* _Exercise instructions_: Gather every row that contains the word "what" and copy each of those rows.

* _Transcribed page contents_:
========

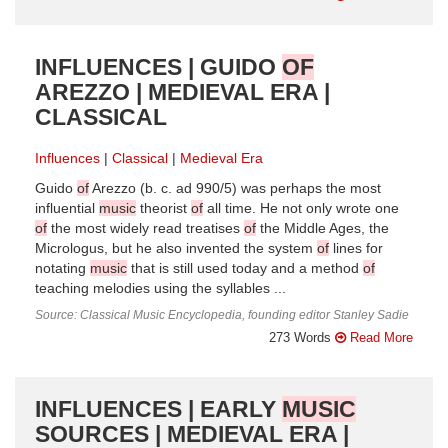
INFLUENCES | GUIDO
OF
AREZZO | MEDIEVAL ERA |
CLASSICAL
Influences
Classical
Medieval Era
Guido
of
Arezzo (b. c. ad 990/5) was perhaps the most
influential
music
theorist
of
all time. He not only wrote one
of
the most widely read treatises
of
the Middle Ages, the
Micrologus, but he also invented the system
of
lines for
notating
music
that is still used today and a method
of
teaching melodies using the syllables ...
Source: Classical Music Encyclopedia, founding editor Stanley Sadie
273 Words
Read More
INFLUENCES | EARLY
MUSIC
SOURCES | MEDIEVAL ERA |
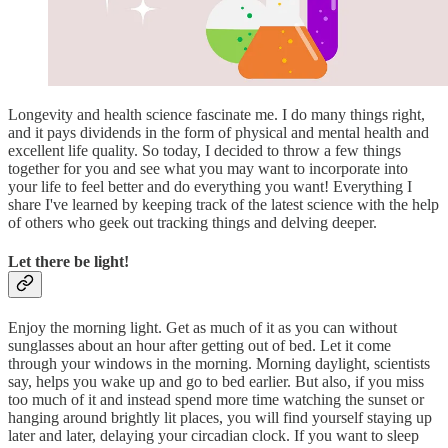
Longevity and health science fascinate me. I do many things right,
and it pays dividends in the form of physical and mental health and
excellent life quality. So today, I decided to throw a few things
together for you and see what you may want to incorporate into
your life to feel better and do everything you want! Everything I
share I've learned by keeping track of the latest science with the help
of others who geek out tracking things and delving deeper.
Let there be light!
Enjoy the morning light. Get as much of it as you can without
sunglasses about an hour after getting out of bed. Let it come
through your windows in the morning. Morning daylight, scientists
say, helps you wake up and go to bed earlier. But also, if you miss
too much of it and instead spend more time watching the sunset or
hanging around brightly lit places, you will find yourself staying up
later and later, delaying your circadian clock. If you want to sleep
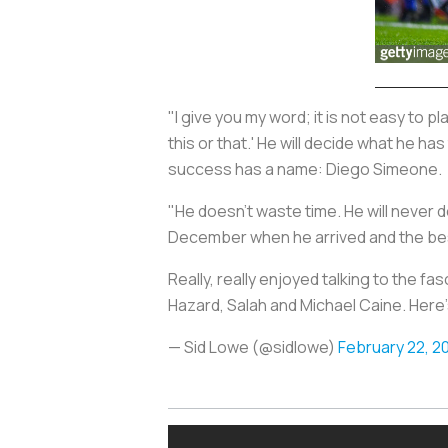
"I give you my word; it is not easy to p
this or that.' He will decide what he has
success has a name: Diego Simeone.
"He doesn't waste time. He will never do
December when he arrived and the best
Really, really enjoyed talking to the fa
Hazard, Salah and Michael Caine. Here'
— Sid Lowe (@sidlowe)
February 22, 2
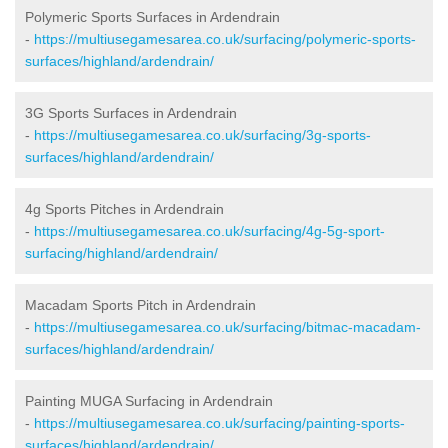
Polymeric Sports Surfaces in Ardendrain
-
https://multiusegamesarea.co.uk/surfacing/polymeric-sports-
surfaces/highland/ardendrain/
3G Sports Surfaces in Ardendrain
-
https://multiusegamesarea.co.uk/surfacing/3g-sports-
surfaces/highland/ardendrain/
4g Sports Pitches in Ardendrain
-
https://multiusegamesarea.co.uk/surfacing/4g-5g-sport-
surfacing/highland/ardendrain/
Macadam Sports Pitch in Ardendrain
-
https://multiusegamesarea.co.uk/surfacing/bitmac-macadam-
surfaces/highland/ardendrain/
Painting MUGA Surfacing in Ardendrain
-
https://multiusegamesarea.co.uk/surfacing/painting-sports-
surfaces/highland/ardendrain/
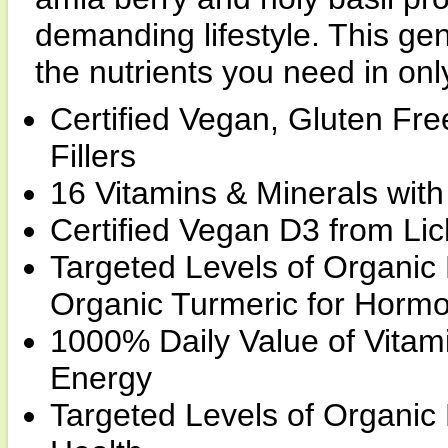
demanding lifestyle. This ge
the nutrients you need in onl
Certified Vegan, Gluten Fr
Fillers
16 Vitamins & Minerals wit
Certified Vegan D3 from Li
Targeted Levels of Organic
Organic Turmeric for Horm
1000% Daily Value of Vitam
Energy
Targeted Levels of Organic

========

* _Final answer_:
together for you and see what you may want to incorporate into
this or that.' He will decide what he has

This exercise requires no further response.